Convening a large audience of educators, policy makers, and education activists for a public presentation of its findings last month, the Metro Center revealed startling statistics about drop-out rates among Black and Latino adolescents in New York City. Only roughly 44 percent of Black and Latino students in the city graduate after six years. Nearly one in five Latino males of the 2006-2007 graduating cohort of public school students dropped out, while approximately one in seven Black students dropped out.
Pedro Noguera, executive director of the Metro Center and Peter L. Agnew Professor of Education at NYU Steinhardt, led the presentation on the Center’s findings, and remarked that “despite progress, including a greater number of high performing, high poverty schools than anywhere else, certain groups in New York City are not getting by.” He noted that African American students who drop out are likely to see significant negative life outcomes, such as incarceration and unemployment.

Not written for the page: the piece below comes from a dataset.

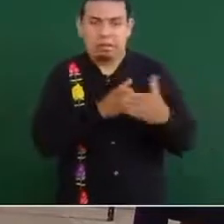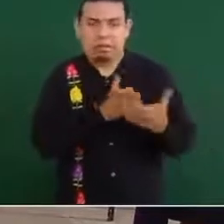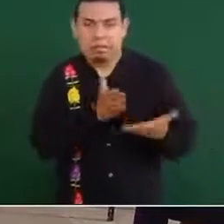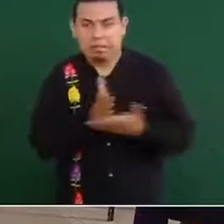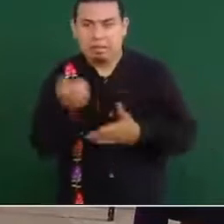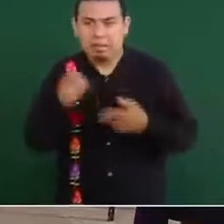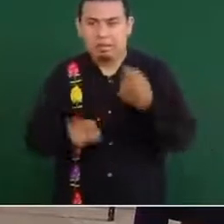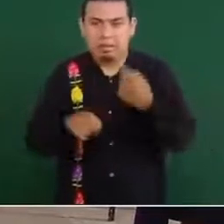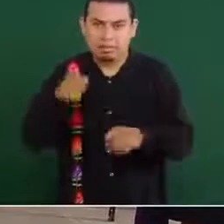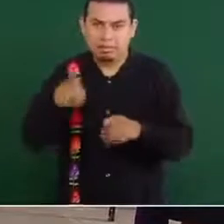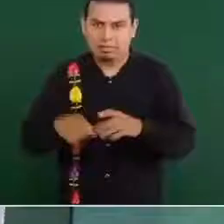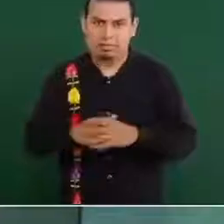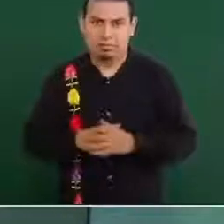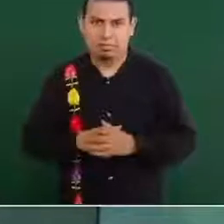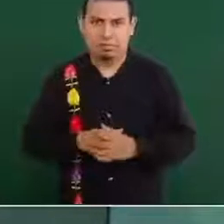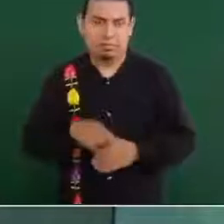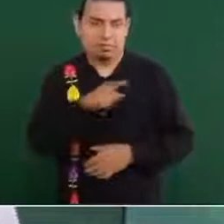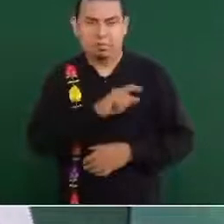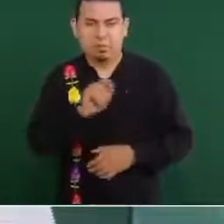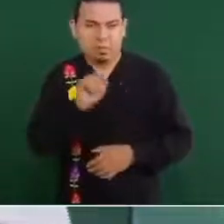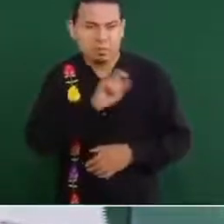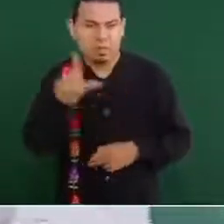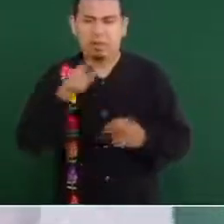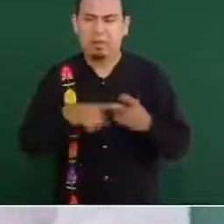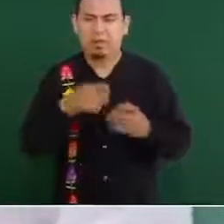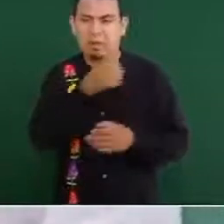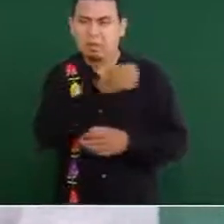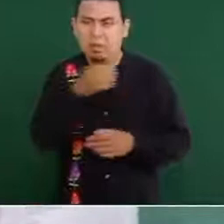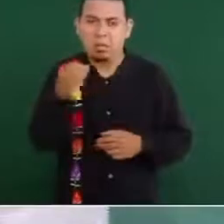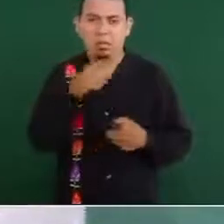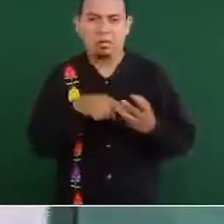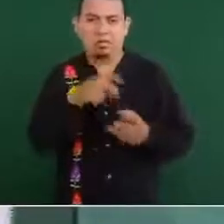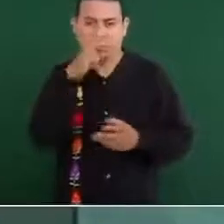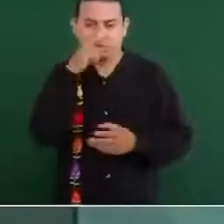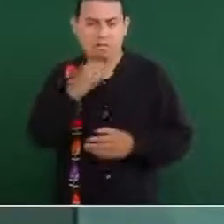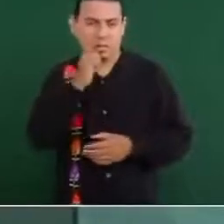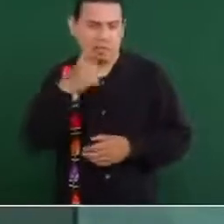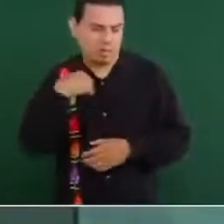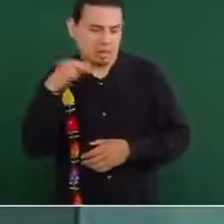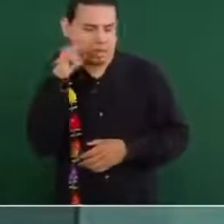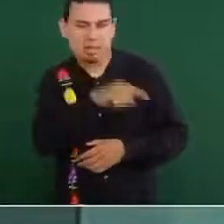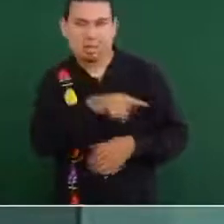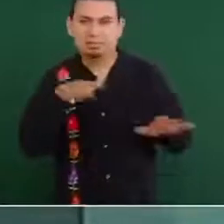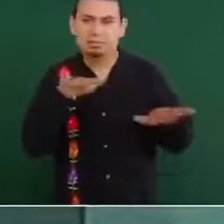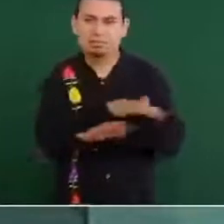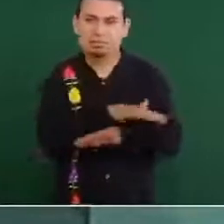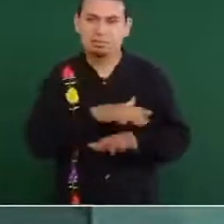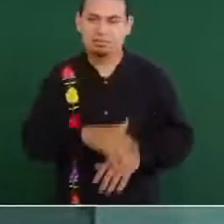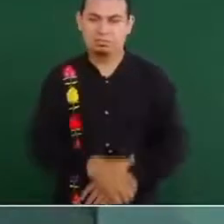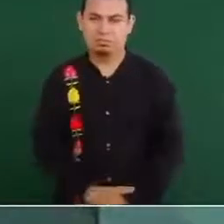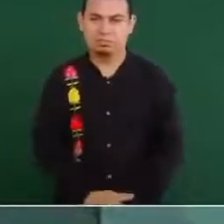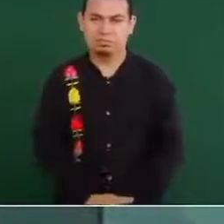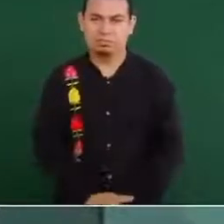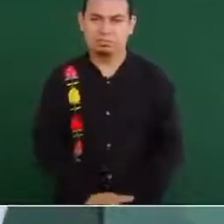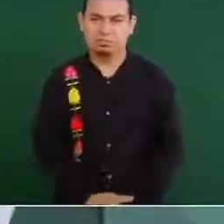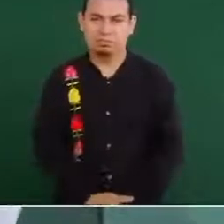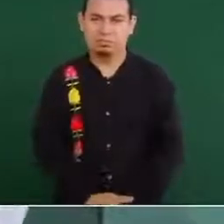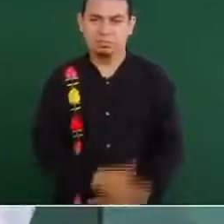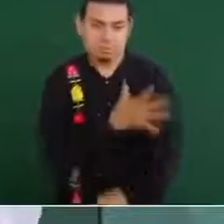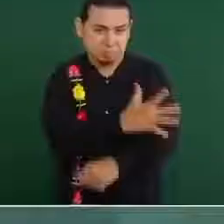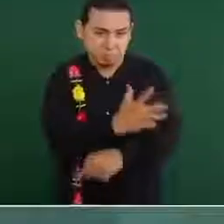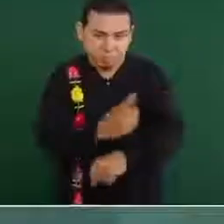sin profesionalismo, sin disciplina, sin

The study, which was supported by the Donor’s Education Collaborative and was prepared by the Black and Latino Advocacy Coalition, seeks to shed light on the factors that contribute to the disproportionate number of African American and Latino students who drop out. The group hopes its finds will influence policy regarding school retention for these at-risk groups.
Among the group’s findings are some of the common characteristics of those students who drop out. Black and Latino drop-outs tend to be overage compared to their peer groups, tend to repeat one or more grade levels, and do not accumulate sufficient credits early in their high school career.
The report finds that ninth grade is a critical point of intervention for Black and Latino males at risk for dropping out. The authors suggest a number of policy and practice recommendations for educators and policy makers, including establishing an early warning system for students at risk, intensive intervention services, and identifying effective strategies to help those students who are already behind in credit accumulation.
Responding to the Center’s finds was a panel of education practitioners and experts, including the Honorable Merryl H. Tisch, chancellor of the New York State Board of Regents, Santiago Taveras, deputy chancellor, NYC Dept. of Education; David Banks; founder, Eagle Academy for Young Men; Juan Mendez, principal, Enterprise, Business, and Technology High School; and Roger Blissett, managing director, US Strategy RBC Capital Markets.
Pictured left to right: Taveras, Mendez, Mary Brabeck, dean of NYU Steinhardt, Tisch, Banks, Blissett, Noguera.